Provided text ->
The purpose of the present invention is thus to reduce the echo introduced by cross-talk. The problem described above, with how to reduce the echo introduced by cross-talk is solved by to the microphone and to the speaker introduce switches controlled by a state-machine which take as input the signal energy of the signal from the microphone, a VAD flag of the signal from the microphone, the signal energy of the signal to the speaker and a VAD flag of the signal to the speaker.

Description

ECHO REDUCING PHONE WITH STATE MACHINE CONTROLLED SWITCHES
TECHNICAL FIELD OF INVENTION
The present invention relates to telecommxinication in general and to speech processing for voice communication over the Internet in particular.
DESCRIPTION OF RELATED ART
A typical Internet phone uses a PC with a sound board, a microphone and two loudspeakers . The microphone and the loudspeakers are often placed next to each other on the desk. Such a configuration causes a considerable amount of cross-talk heard as an echo at the receiver end. This echo must be suppressed to make the Internet phone usable.

Recorded information ->
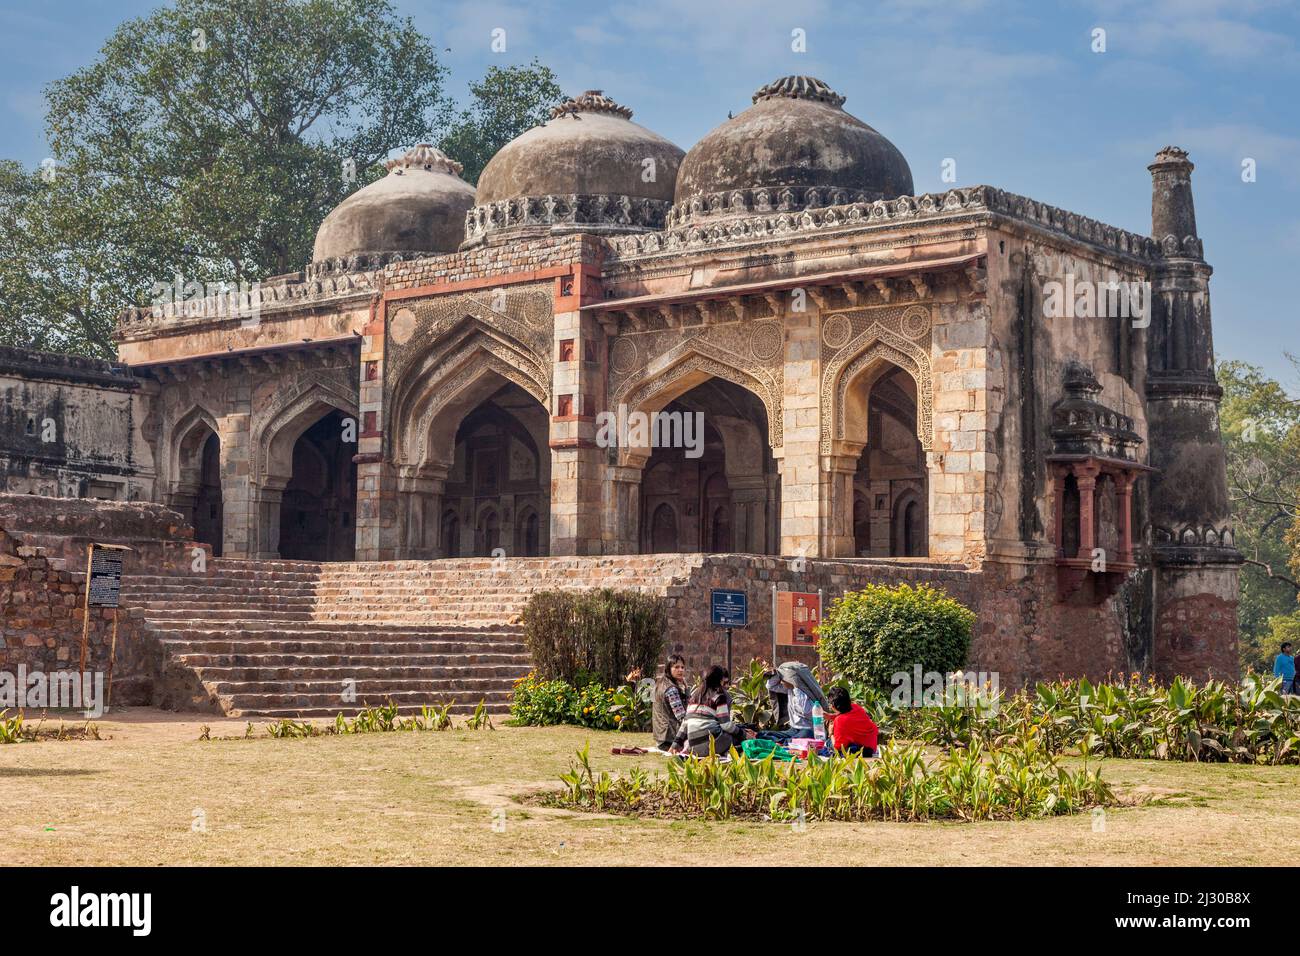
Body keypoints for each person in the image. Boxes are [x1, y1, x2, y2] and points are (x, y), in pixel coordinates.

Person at [671, 666, 753, 757]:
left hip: (694, 747)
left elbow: (685, 723)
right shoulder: (719, 696)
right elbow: (726, 725)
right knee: (738, 738)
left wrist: (674, 745)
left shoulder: (695, 696)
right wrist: (745, 734)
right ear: (719, 680)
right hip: (712, 744)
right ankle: (730, 752)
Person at [759, 661, 829, 744]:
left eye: (783, 679)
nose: (781, 681)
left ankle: (783, 743)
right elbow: (770, 686)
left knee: (792, 742)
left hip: (808, 730)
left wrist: (795, 686)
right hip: (794, 729)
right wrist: (777, 673)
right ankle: (780, 741)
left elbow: (806, 711)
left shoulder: (804, 693)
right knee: (763, 734)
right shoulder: (789, 689)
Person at [826, 685, 878, 756]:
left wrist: (831, 733)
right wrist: (831, 716)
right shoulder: (856, 707)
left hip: (859, 750)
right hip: (870, 746)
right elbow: (847, 715)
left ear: (833, 706)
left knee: (829, 743)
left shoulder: (839, 720)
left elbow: (837, 748)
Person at [652, 654, 689, 751]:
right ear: (669, 668)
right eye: (676, 667)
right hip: (670, 739)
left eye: (682, 667)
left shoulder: (660, 683)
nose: (680, 670)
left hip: (661, 737)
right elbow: (682, 717)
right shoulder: (671, 689)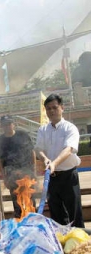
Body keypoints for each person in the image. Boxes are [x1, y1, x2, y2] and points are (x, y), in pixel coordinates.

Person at [35, 94, 84, 228]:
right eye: (48, 108)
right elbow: (38, 148)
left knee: (74, 214)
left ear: (62, 108)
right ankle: (60, 245)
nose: (51, 111)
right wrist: (45, 159)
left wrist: (54, 163)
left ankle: (79, 246)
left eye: (55, 108)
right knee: (56, 214)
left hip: (68, 176)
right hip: (51, 178)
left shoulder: (70, 128)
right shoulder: (43, 129)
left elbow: (69, 149)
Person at [0, 115, 36, 218]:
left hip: (27, 173)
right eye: (4, 125)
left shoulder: (23, 135)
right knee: (17, 203)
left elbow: (32, 152)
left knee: (30, 200)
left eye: (9, 124)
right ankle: (20, 223)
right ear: (1, 126)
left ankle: (33, 222)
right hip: (11, 175)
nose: (7, 126)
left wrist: (34, 170)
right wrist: (4, 177)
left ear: (13, 124)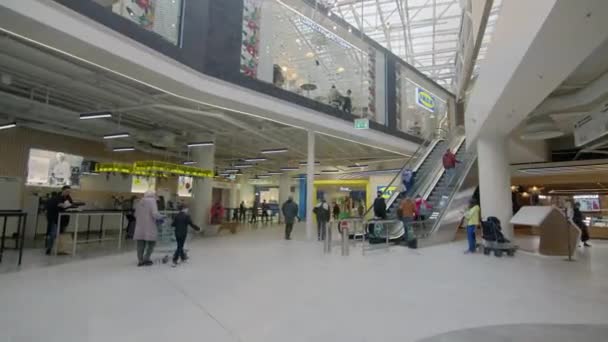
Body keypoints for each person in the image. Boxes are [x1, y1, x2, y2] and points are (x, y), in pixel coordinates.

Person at [134, 190, 163, 266]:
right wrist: (162, 216)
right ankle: (146, 258)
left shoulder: (139, 201)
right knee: (151, 243)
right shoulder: (152, 201)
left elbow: (135, 215)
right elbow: (155, 214)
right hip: (150, 227)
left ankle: (140, 260)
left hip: (139, 227)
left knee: (140, 244)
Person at [45, 185, 74, 255]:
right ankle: (49, 248)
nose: (68, 193)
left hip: (64, 219)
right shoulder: (56, 197)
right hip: (55, 218)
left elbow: (70, 204)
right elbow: (54, 205)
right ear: (62, 190)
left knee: (62, 233)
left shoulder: (68, 197)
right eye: (67, 191)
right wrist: (62, 205)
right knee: (53, 234)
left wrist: (70, 206)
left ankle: (61, 249)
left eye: (69, 192)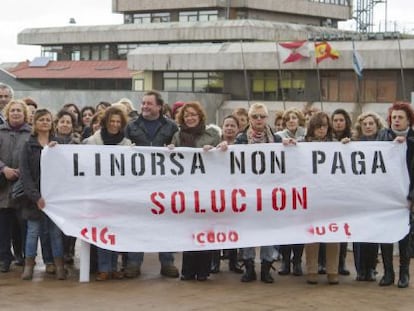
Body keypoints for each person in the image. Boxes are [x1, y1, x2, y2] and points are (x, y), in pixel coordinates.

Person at [124, 90, 179, 278]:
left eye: (149, 103)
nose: (145, 106)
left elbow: (180, 150)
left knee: (165, 223)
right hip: (137, 183)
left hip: (163, 183)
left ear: (159, 107)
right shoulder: (131, 126)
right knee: (137, 222)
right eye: (143, 103)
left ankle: (167, 262)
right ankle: (133, 262)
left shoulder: (172, 127)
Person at [168, 101, 221, 281]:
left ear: (200, 117)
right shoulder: (177, 136)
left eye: (193, 115)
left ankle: (203, 271)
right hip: (186, 190)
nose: (190, 118)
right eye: (187, 115)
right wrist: (169, 151)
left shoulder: (212, 135)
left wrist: (215, 150)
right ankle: (188, 271)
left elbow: (223, 156)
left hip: (207, 190)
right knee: (189, 230)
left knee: (204, 230)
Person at [235, 102, 281, 284]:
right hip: (248, 193)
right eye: (255, 116)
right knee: (247, 231)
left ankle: (266, 269)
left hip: (270, 194)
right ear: (249, 118)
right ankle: (249, 268)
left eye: (262, 116)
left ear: (267, 118)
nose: (259, 119)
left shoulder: (276, 140)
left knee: (268, 232)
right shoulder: (241, 139)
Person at [84, 106, 132, 281]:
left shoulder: (127, 144)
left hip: (119, 193)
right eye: (112, 121)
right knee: (102, 230)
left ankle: (113, 267)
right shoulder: (91, 142)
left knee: (115, 231)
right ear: (105, 122)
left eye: (118, 122)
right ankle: (104, 267)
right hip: (98, 193)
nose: (115, 124)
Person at [20, 108, 66, 280]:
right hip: (34, 198)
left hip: (54, 199)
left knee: (55, 233)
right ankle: (29, 267)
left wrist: (56, 150)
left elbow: (64, 170)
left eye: (48, 119)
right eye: (41, 120)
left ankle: (59, 266)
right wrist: (36, 197)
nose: (45, 122)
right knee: (33, 232)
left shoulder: (59, 143)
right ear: (35, 123)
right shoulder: (28, 145)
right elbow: (25, 174)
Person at [377, 101, 414, 288]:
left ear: (409, 121)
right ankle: (388, 272)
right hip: (385, 195)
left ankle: (404, 272)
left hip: (406, 196)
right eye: (394, 117)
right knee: (386, 234)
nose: (396, 121)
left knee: (404, 235)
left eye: (400, 118)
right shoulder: (382, 137)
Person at [304, 111, 340, 285]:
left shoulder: (336, 145)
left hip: (331, 195)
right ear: (312, 127)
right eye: (318, 126)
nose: (321, 129)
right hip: (310, 196)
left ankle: (333, 271)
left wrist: (346, 146)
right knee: (312, 234)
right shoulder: (302, 145)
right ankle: (312, 270)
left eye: (324, 126)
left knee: (333, 233)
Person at [352, 111, 386, 282]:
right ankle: (360, 269)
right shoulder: (353, 144)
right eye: (364, 124)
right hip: (358, 196)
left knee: (373, 234)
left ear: (377, 125)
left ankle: (372, 268)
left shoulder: (386, 145)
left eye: (371, 123)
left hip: (377, 196)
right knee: (358, 234)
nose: (367, 126)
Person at [0, 100, 31, 273]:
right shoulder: (0, 132)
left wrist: (23, 170)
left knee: (23, 225)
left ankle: (25, 256)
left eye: (19, 110)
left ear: (24, 114)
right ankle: (4, 258)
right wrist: (4, 169)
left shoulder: (30, 134)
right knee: (3, 226)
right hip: (3, 187)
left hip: (23, 189)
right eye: (13, 110)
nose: (16, 113)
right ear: (7, 113)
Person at [275, 108, 306, 276]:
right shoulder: (279, 137)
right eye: (288, 119)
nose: (292, 121)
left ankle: (297, 261)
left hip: (301, 186)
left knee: (299, 227)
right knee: (286, 227)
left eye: (295, 118)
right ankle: (285, 261)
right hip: (284, 186)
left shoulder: (307, 135)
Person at [331, 108, 353, 276]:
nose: (338, 123)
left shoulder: (354, 139)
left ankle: (341, 263)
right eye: (335, 120)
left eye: (341, 120)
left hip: (345, 191)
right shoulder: (325, 140)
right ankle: (325, 263)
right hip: (329, 190)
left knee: (343, 229)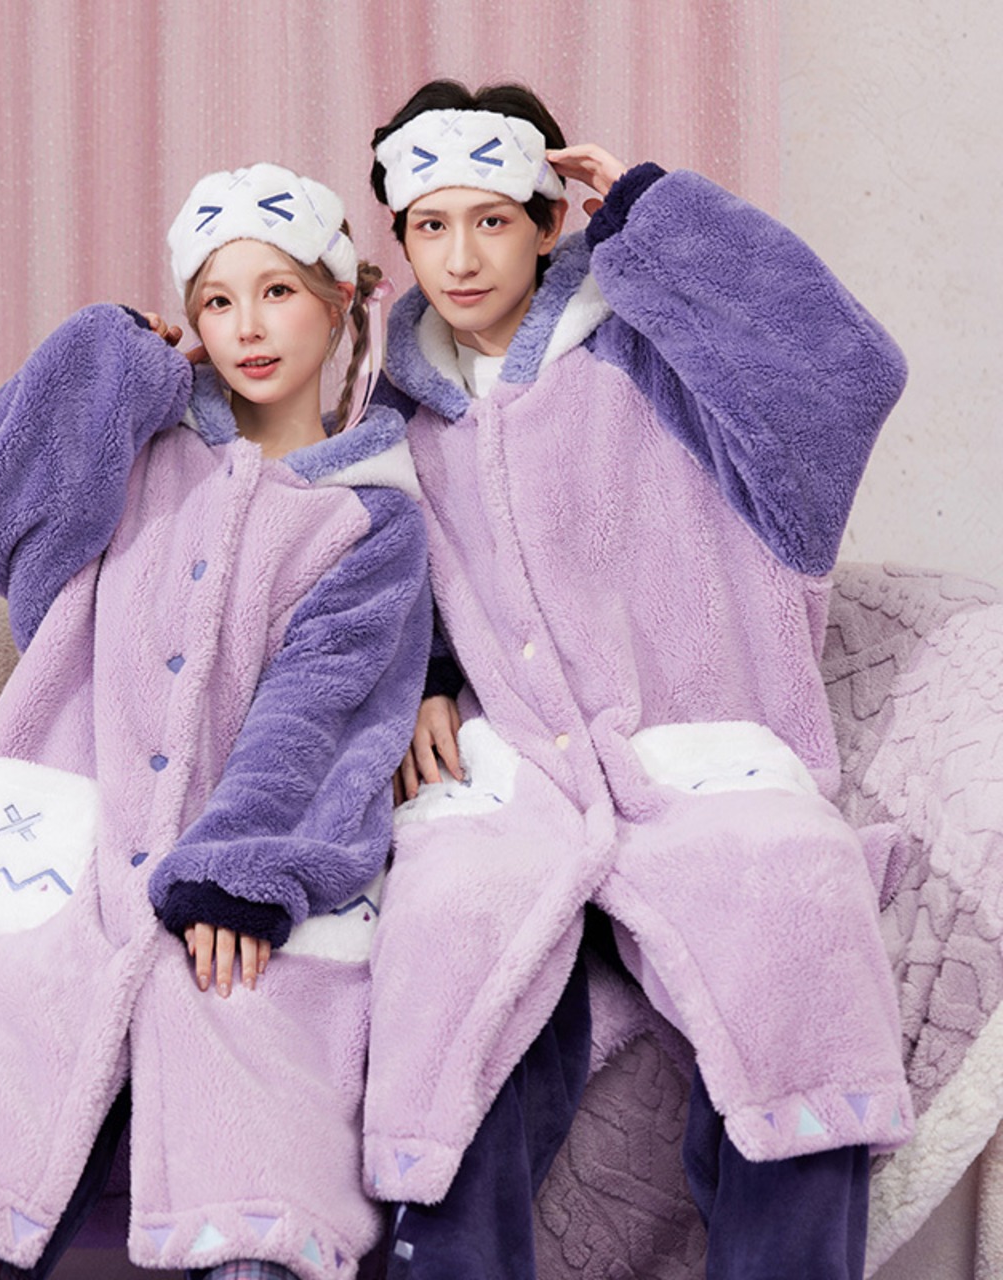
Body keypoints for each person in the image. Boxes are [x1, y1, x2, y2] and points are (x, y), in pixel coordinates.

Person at [360, 79, 912, 1279]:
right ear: (398, 237)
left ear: (547, 222)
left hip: (698, 743)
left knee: (789, 902)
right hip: (511, 765)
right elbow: (359, 573)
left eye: (491, 221)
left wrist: (663, 221)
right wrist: (422, 679)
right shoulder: (395, 408)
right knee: (454, 932)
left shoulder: (659, 354)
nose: (460, 257)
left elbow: (844, 375)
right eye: (430, 226)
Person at [0, 162, 431, 1280]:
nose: (246, 327)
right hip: (69, 807)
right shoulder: (131, 458)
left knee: (246, 1023)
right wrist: (107, 353)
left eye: (277, 292)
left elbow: (333, 706)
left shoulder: (372, 511)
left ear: (339, 302)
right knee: (7, 1002)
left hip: (248, 836)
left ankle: (251, 1255)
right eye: (217, 300)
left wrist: (245, 862)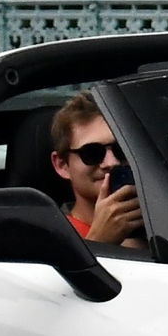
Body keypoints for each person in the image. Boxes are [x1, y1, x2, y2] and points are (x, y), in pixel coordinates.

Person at [48, 92, 144, 246]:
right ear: (62, 165)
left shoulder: (166, 218)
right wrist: (99, 241)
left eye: (121, 150)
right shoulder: (51, 237)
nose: (111, 162)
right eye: (92, 153)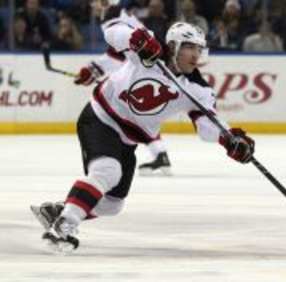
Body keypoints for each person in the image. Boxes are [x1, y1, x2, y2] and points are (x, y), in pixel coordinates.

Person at [30, 1, 255, 252]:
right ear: (174, 46)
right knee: (107, 171)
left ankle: (60, 210)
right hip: (101, 117)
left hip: (128, 139)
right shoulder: (149, 49)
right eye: (190, 47)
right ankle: (63, 226)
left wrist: (228, 139)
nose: (195, 55)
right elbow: (112, 32)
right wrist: (134, 38)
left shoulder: (196, 88)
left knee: (113, 204)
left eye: (199, 49)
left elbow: (206, 124)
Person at [73, 0, 172, 176]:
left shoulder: (112, 17)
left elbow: (116, 56)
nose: (92, 5)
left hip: (144, 67)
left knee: (126, 111)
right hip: (150, 66)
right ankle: (160, 154)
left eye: (96, 2)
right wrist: (94, 70)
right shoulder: (120, 14)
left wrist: (92, 69)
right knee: (137, 115)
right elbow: (120, 53)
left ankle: (146, 155)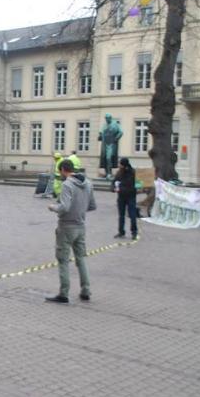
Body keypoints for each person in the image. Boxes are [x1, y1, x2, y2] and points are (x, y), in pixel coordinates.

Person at [46, 159, 96, 303]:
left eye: (59, 172)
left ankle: (64, 293)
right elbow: (92, 206)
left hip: (66, 226)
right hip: (81, 226)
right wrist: (80, 209)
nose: (60, 174)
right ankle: (86, 290)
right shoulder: (88, 183)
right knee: (81, 259)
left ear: (63, 170)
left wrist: (53, 207)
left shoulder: (67, 184)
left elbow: (64, 207)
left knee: (63, 260)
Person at [113, 157, 138, 240]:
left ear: (123, 165)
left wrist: (119, 187)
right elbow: (114, 182)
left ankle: (134, 232)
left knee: (132, 215)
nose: (119, 165)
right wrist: (113, 187)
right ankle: (121, 231)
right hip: (122, 197)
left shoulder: (132, 173)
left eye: (120, 164)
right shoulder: (119, 173)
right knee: (121, 215)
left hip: (130, 196)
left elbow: (137, 184)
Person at [98, 113, 123, 179]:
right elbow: (102, 134)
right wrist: (100, 136)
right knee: (104, 158)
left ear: (110, 118)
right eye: (106, 118)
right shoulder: (104, 125)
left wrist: (116, 138)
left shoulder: (115, 124)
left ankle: (109, 173)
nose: (107, 119)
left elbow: (121, 132)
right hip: (104, 144)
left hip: (111, 144)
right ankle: (107, 173)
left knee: (109, 158)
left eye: (108, 118)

Work instructions ->
1 - Name every component that the echo-reduction patent text attributes to a typical Internet phone.
2 - Write a continuation of the echo-reduction patent text that picks up after its final sentence.

Expected outputs ->
1 - A PC, a sound board, a microphone and two loudspeakers.

2 -
In GSM it is known to use VAD (Voice Activity Detection) to detect when a user of a mobile phone is talking or not talking. This information is used to be able to decrease to bandwith when transmitting the voice. In discontinuous speech coding according to the VOX-principle (Voice Operated Transmisson) a VAD unit is responsible for detecting wheter or not a received sound sequence represents human speech or not. The VAD unit can take two different states where a first state indicates that the sound sequence was human voice and the other state indicates that the sound sequence was not human voice.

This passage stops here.